**Task requirements**
Render the rows below as a JSON list of strings, one string per line, skipping blank lines, starting at the line containing "Dunklin County" and ending at the line containing "To the nearest percent, what portion".
-------- Data supplied --------
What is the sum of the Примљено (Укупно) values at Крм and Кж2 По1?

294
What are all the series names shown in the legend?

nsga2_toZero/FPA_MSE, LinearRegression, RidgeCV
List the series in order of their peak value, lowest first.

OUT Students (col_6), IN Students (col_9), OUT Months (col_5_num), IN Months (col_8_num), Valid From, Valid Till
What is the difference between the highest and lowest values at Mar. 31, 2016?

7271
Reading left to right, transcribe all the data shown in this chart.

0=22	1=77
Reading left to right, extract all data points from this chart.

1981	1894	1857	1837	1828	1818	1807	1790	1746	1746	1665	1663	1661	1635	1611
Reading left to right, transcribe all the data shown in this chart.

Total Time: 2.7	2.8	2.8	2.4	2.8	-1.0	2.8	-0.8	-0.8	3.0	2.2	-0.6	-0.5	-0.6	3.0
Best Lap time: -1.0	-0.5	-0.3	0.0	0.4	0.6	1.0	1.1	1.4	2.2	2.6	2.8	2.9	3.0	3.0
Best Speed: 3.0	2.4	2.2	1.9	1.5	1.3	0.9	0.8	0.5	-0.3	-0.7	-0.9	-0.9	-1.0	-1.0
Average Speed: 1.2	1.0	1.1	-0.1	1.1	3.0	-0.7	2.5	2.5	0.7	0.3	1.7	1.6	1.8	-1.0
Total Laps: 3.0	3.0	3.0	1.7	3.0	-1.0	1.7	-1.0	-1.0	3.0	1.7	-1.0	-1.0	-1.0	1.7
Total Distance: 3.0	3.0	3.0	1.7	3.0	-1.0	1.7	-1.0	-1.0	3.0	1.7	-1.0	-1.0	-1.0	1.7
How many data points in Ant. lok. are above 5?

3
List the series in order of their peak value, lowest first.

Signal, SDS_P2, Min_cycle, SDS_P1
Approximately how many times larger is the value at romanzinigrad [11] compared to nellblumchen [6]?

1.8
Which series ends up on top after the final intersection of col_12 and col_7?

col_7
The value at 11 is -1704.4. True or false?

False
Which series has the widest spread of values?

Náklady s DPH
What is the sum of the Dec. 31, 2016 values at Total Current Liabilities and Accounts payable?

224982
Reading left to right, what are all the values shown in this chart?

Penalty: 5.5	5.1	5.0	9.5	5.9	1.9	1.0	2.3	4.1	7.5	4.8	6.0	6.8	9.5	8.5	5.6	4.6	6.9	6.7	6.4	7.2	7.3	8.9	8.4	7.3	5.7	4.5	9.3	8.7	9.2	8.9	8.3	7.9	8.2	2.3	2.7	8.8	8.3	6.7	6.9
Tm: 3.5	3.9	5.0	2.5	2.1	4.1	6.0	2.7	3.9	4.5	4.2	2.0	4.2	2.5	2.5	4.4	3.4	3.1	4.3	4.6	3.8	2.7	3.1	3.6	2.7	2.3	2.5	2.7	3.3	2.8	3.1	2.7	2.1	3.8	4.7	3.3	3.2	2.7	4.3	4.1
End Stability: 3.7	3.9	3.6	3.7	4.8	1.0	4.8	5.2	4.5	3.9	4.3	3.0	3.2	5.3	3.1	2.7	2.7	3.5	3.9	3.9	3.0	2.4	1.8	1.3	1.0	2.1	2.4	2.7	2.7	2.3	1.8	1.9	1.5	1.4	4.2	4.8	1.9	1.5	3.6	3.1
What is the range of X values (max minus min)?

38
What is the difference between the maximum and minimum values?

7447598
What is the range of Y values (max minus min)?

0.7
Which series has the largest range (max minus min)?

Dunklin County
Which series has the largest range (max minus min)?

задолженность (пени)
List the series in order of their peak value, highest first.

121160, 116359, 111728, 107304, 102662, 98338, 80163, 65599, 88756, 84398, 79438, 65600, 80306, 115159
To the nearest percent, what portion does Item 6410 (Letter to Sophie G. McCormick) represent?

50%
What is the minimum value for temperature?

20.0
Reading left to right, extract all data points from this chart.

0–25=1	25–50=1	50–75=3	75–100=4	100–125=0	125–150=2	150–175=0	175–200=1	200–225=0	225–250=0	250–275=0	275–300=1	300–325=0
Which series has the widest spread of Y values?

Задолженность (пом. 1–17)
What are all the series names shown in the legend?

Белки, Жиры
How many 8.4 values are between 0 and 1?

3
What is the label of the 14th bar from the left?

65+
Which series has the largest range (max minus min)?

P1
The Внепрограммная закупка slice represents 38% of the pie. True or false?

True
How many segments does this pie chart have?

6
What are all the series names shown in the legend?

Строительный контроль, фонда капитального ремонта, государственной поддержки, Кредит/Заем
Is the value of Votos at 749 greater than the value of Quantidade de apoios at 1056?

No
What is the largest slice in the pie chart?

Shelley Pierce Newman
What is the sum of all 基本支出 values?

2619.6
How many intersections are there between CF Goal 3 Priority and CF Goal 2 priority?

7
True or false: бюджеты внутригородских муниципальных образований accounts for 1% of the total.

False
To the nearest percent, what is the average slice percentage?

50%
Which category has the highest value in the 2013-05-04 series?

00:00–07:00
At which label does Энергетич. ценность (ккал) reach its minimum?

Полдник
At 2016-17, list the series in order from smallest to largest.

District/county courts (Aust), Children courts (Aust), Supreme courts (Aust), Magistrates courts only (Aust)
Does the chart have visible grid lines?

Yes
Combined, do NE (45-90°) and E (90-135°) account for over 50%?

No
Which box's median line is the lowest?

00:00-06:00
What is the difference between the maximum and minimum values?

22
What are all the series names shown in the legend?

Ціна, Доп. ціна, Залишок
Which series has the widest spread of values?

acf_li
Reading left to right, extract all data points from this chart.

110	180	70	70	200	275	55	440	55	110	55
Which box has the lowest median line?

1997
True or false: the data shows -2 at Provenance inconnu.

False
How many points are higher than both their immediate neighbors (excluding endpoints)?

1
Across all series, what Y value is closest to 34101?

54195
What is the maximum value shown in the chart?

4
--------
**Output**
[
  "Dunklin County",
  "Which series has the largest range (max minus min)?",
  "задолженность (пени)",
  "List the series in order of their peak value, highest first.",
  "121160, 116359, 111728, 107304, 102662, 98338, 80163, 65599, 88756, 84398, 79438, 65600, 80306, 115159",
  "To the nearest percent, what portion does Item 6410 (Letter to Sophie G. McCormick) represent?"
]